= PROBLEM 1 =
Answer these questions about the Sparta R100 thread:
(a) At what time does the course open on Saturday?
(b) How many people does upnorth say are going this year?
(c) How long is the drive for Garceau?

# Sparta r100



## xxxDREN (Jan 6, 2008)

Ok, it's still a few weeks away, but lets get a list going on who is going to attend.

Myself and the GF.... will be representing Canada again

This shoot always draws big numbers of shooters... The Sparta Rod and Gun Club host a great shoot with lots of prizes, and great food of course.

http://www.spartarg.com/Archery_2011.php

http://www.r100.org/Schedule/default.aspx?E=69


----------



## Garceau (Sep 3, 2010)

Its not too far from me - got archers coming from around the states that I met at ASA events crashing at my place.

Its about a 45 min drive for me.


----------



## xxxDREN (Jan 6, 2008)

Garceau said:


> Its not too far from me - got archers coming from around the states that I met at ASA events crashing at my place.
> 
> Its about a 45 min drive for me.


8 hours for me....LOL


----------



## weez (Aug 5, 2010)

I will be going, already registered! It's just over a four hour drive for me! It's gonna be my first r100 shoot ever!


----------



## FUDS (Sep 12, 2010)

I will be going. I just started shooting 3d this year and am very excited to check this out. Pretty sure I'm going solo unless i can talk my friend into going


----------



## schmel_me (Dec 17, 2003)

I'll be there not sure with or without my son. For those who have shot how do many do they send out in a group? I may be solo just wondering if they just have you jump in a group or do they register you with a group with a specific start time.


----------



## weez (Aug 5, 2010)

schmel_me said:


> I'll be there not sure with or without my son. For those who have shot how do many do they send out in a group? I may be solo just wondering if they just have you jump in a group or do they register you with a group with a specific start time.


I am also curious! It's just me and a buddy and when I registered online it didn't give me a shoot time.


----------



## chriswis (Jun 13, 2009)

The course will open starting at 6:30 am Saturday (July 30th). Shooting is on a first come first served basis and things run smoother if small groups (one or two shooters) team up with others for a max of five in a group. For more information try www.spartarg.com


----------



## super* (Jan 26, 2008)

like to but im to busy


----------



## High Velocity (Apr 12, 2009)

Heading down with wife and son. Probably 7 hour drive. First R100 for all of us and couldn't be more excited!!!!


----------



## xxxDREN (Jan 6, 2008)

Ttt


----------



## upnorth (Feb 24, 2004)

we have 12 going this year


----------



## chriswis (Jun 13, 2009)

We are planning a full set of novelty shoots again this year at the R100.The gator shoot will be back and Brain from Fall Fever 3D Shoot LLC of La Crosse WI will be working with us and will be running his state of the art pop up target system! All noveltys are available to shoot though out the weekend.

Camera pose estimation data
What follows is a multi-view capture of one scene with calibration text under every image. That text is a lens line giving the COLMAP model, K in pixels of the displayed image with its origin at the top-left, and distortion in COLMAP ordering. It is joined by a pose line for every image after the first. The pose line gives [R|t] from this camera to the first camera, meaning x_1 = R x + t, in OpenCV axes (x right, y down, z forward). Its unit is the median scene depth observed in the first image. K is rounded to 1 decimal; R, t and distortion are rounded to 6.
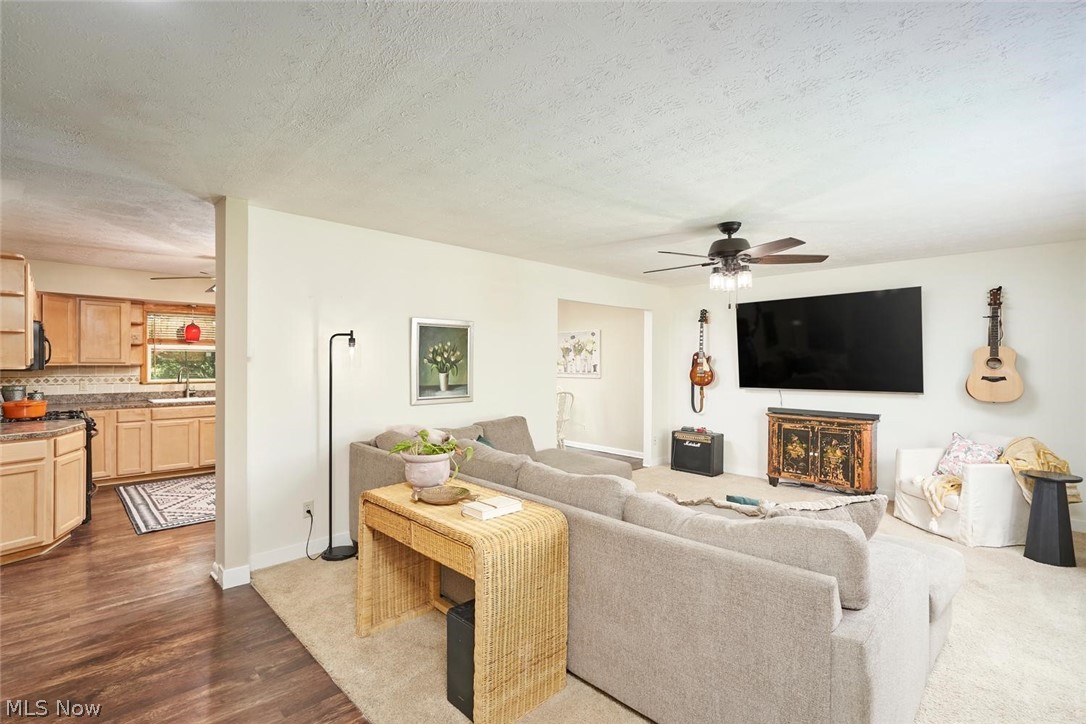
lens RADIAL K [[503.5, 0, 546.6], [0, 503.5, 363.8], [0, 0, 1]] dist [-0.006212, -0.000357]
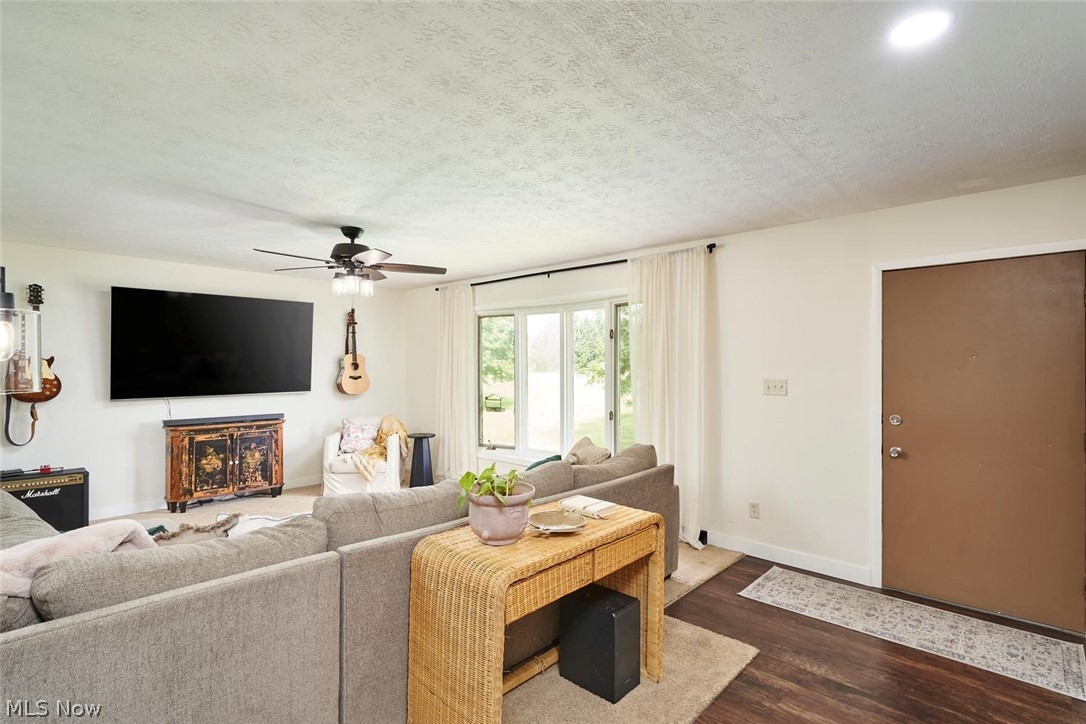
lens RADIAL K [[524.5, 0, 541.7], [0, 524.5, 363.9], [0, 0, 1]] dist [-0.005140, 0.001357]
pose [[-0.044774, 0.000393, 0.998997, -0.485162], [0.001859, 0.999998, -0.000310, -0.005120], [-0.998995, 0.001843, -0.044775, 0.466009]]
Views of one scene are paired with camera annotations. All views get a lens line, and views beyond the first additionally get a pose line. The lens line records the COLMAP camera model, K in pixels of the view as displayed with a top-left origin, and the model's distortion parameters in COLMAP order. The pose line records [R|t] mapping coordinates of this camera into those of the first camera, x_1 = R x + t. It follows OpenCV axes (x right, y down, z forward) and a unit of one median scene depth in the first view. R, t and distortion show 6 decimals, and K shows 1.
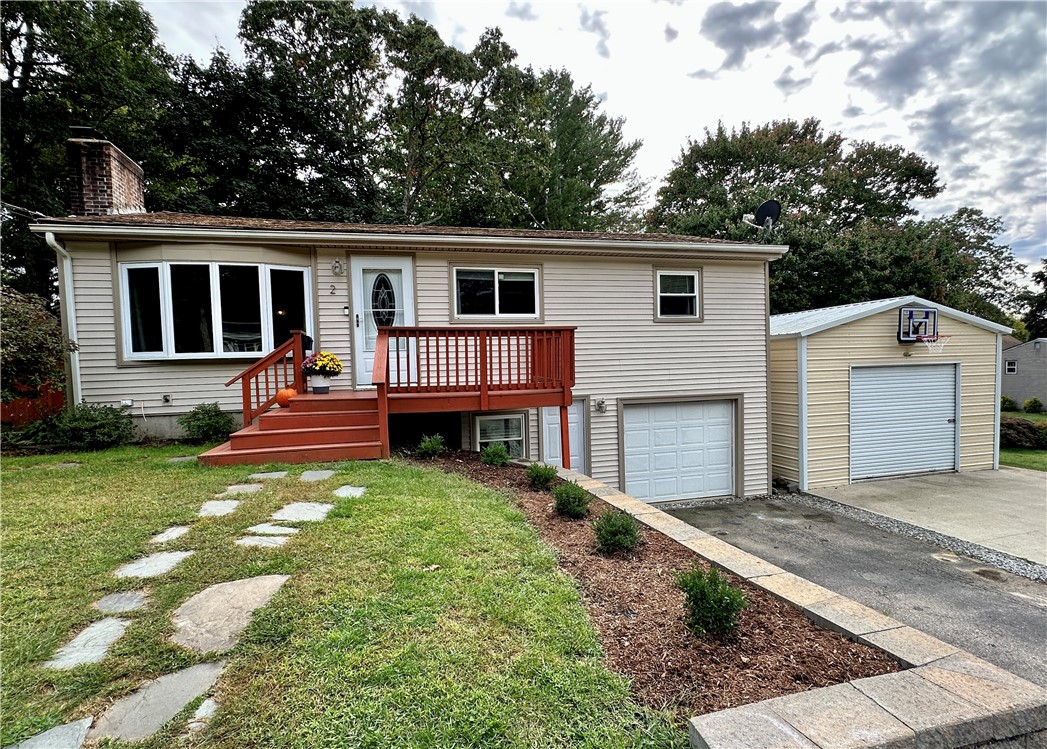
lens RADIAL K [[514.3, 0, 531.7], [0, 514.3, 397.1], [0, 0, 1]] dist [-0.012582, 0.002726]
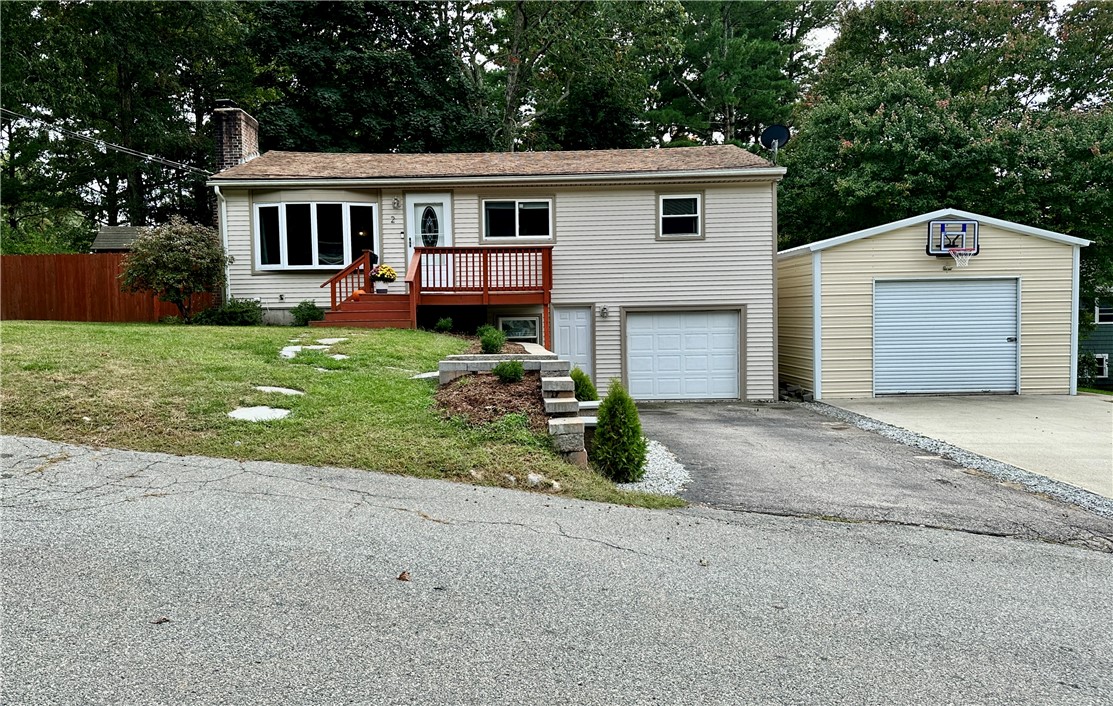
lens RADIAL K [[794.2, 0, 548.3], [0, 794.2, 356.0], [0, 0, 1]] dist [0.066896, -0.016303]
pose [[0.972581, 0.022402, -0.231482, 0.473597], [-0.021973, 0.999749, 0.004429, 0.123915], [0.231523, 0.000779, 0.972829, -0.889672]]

= PROBLEM 2 =
Please write out the records from their start through the line containing "0.001843, -0.044775, 0.466009]]", including both ends. Omit the pictures.

= PROBLEM SOLUTION 1 =
(a) 6:30 am
(b) 12
(c) About 45 minutes

= PROBLEM SOLUTION 2 =
What follows is a multi-view capture of one scene with calibration text under every image. That text is a lens line giving the COLMAP model, K in pixels of the displayed image with its origin at the top-left, and distortion in COLMAP ordering. It is joined by a pose line for every image after the first. The pose line gives [R|t] from this camera to the first camera, meaning x_1 = R x + t, in OpenCV axes (x right, y down, z forward). Its unit is the median scene depth observed in the first image. K is rounded to 1 decimal; R, t and distortion are rounded to 6.
lens RADIAL K [[503.5, 0, 546.6], [0, 503.5, 363.8], [0, 0, 1]] dist [-0.006212, -0.000357]
lens RADIAL K [[524.5, 0, 541.7], [0, 524.5, 363.9], [0, 0, 1]] dist [-0.005140, 0.001357]
pose [[-0.044774, 0.000393, 0.998997, -0.485162], [0.001859, 0.999998, -0.000310, -0.005120], [-0.998995, 0.001843, -0.044775, 0.466009]]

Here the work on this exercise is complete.